Pepperstone

A quantitative approach - Is Alibaba and Chinese big tech a buy?

Long
NYSE:BABA   Alibaba Group Holdings Ltd.
One of the big macro focal points of late has been the extreme weakness in Chinese internet and tech stocks, with some even saying this space is uninvestable. Last week’s moves by China’s State Administration for Market Regulation ( www.reuters.com/busi...t-sector-2021-08-17/) may be seen by many as fair, but the measures increase the number of forceful and sustained regulatory curbs imposed by Chinese authorities in recent months.

As any investor will tell you, when you invest in a company with such monopolistic and strong price maker qualities, especially in a regime where there is a move to a “Common Prosperity”, regulation is always the biggest risk to sentiment.
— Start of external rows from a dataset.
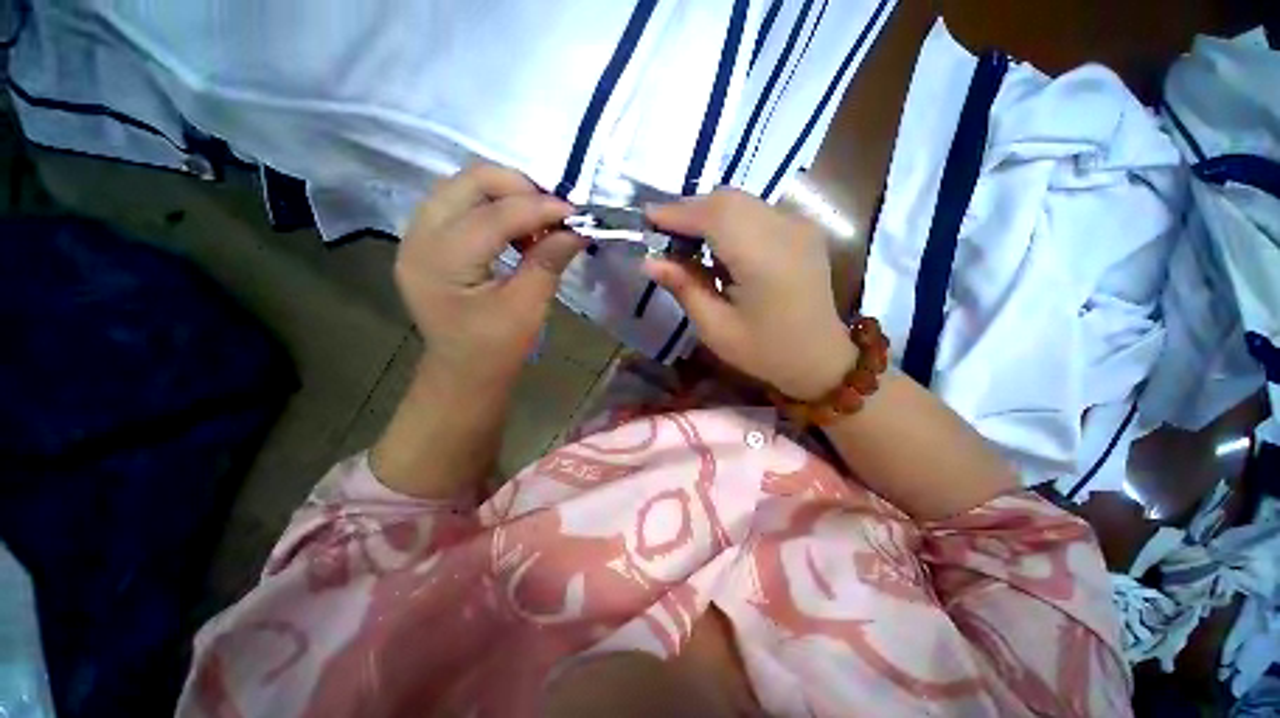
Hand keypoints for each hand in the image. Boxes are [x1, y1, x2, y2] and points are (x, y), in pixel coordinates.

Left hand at [396, 163, 585, 388]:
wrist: (463, 373)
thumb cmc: (496, 349)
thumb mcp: (528, 308)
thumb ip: (549, 262)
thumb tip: (577, 229)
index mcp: (442, 262)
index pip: (494, 215)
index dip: (540, 208)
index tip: (576, 214)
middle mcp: (419, 237)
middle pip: (470, 181)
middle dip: (520, 189)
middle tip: (554, 213)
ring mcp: (417, 235)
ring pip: (465, 186)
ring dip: (508, 196)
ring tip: (537, 225)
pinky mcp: (427, 240)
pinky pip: (461, 203)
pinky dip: (495, 207)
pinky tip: (517, 232)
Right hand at [644, 189, 854, 399]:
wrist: (820, 358)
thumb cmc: (765, 351)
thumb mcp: (716, 329)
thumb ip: (684, 288)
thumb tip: (649, 261)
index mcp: (765, 258)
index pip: (715, 215)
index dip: (677, 212)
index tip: (647, 218)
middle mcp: (786, 229)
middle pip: (728, 200)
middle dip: (689, 211)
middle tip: (663, 234)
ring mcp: (799, 225)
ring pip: (741, 201)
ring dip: (707, 214)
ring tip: (684, 241)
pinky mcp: (802, 229)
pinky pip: (756, 211)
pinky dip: (728, 220)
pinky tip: (716, 245)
Certainly, any equity trader that has seen the incredible loss of market cap in Tencent, Alibaba (BABA), Baidu, and others will attest to that now.
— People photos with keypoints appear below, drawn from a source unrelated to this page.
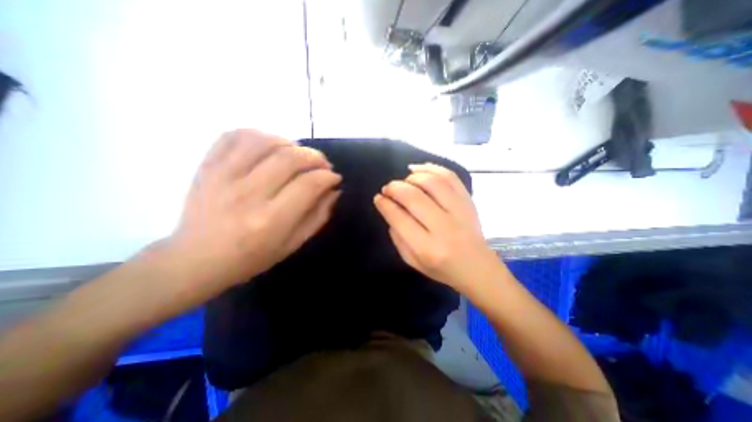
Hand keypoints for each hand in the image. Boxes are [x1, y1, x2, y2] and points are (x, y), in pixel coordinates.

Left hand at [170, 130, 341, 294]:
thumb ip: (318, 216)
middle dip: (315, 157)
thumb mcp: (293, 244)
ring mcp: (223, 176)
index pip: (309, 184)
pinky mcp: (207, 167)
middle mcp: (248, 194)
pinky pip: (234, 136)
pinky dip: (258, 135)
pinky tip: (269, 147)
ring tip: (298, 154)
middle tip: (322, 165)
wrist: (196, 260)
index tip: (334, 178)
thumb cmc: (251, 257)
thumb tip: (334, 190)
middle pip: (290, 158)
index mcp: (271, 220)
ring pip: (264, 141)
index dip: (328, 177)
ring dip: (290, 143)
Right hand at [374, 164, 497, 291]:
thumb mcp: (412, 261)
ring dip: (412, 177)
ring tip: (404, 181)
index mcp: (427, 248)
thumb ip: (397, 237)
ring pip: (432, 182)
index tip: (378, 198)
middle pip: (413, 197)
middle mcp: (444, 227)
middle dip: (395, 188)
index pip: (399, 219)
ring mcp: (459, 211)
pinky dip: (431, 168)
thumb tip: (390, 209)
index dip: (385, 204)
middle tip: (387, 189)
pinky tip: (418, 169)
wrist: (477, 267)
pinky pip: (450, 177)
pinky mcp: (468, 201)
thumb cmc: (441, 268)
Are we set to see a mean reversion rally?

The level of conversation around these names, and whether the drop now represents a buying opportunity for long-term investors and traders has clearly ramped up. I would be fine with owning as a long-term play at current levels, but I have been most keen to explore whether after a 50% decline if there was a statistical trading case that suggested a short-term mean-reversion bounce is coming. I have paid particular focus on Alibaba (ticker: BABA).

Initially, I ran a scan of our complete universe of c.900 global equity CFDs for any 40% or more below the broker's consensus price target. I see 12 on the list, with BABA 42% below the consensus target price of $271 – I see the stock trades on 17.7x full-year earnings and 14x 2022 earnings – if I didn’t believe BABA was due a raft of earnings downgrades, I’d argue this is insanely ‘cheap’, in fact, it’s never been lower, but I rarely look at valuation for trading equity CFDs.

Perhaps more interestingly, having fallen 50%, BABA is now one of only 9 US-listed stocks trading 30% or more below its 200-day moving average – It was 35% above the 200-day MA in October, now it resides at a record discount to the average. In fact, this is very close to 3 standard deviations from the 200-day moving average. The only time price has breached the 3 standard deviation band occurred once before in October 2018 and subsequently marked a bullish turning point, with the stock rallying 29% over the coming 36 days.

We can also see price close to the lower Keltner band – here, I have really stretched out the settings using a 20-day ATR length, 3 times ATR and 10-period average.

I’ve then scanned for stocks in our full universe that have had a run of 8 down days (or more) in a row and that have a 3-day RSI of less than 5 – of our 900 odd equity CFDs, I get BABA and Resolute Mining, in fact, the 3-day RSI on BABA is just 0.47.

Crunching the numbers, I wanted to see if there was any kind of edge in buying BABA for a day after such a run of losses. Using the logic of buying on the open (after 8 down days) and selling (to close) on the open of the following day – since listing on the NYSE in 2014 the system would have placed 11 trades, which isn’t a huge sample size but there is a 73% winning ratio. The average loss is 1.32x higher than the average gain, so this works against performance, but the max win is 1.36x higher than the max loss.

If I scan to see buying after 8 consecutive falls with a 5-day hold period, my strike rate falls to 54%, but the average win is 1.35x that of my average loss. My max win is 1.8x my max loss.

I also see volume steadily rising in the sell-offs – where on Friday we saw 75m shares traded – the highest since 24 December…one questions if this is the capitulation move?

So the findings clearly show this name is incredibly oversold on many different technical and statistical readings. And that there is a small edge if one was to buy after this run of drawdown. One for the radar, as a bounce looks imminent even if it isn’t sustained.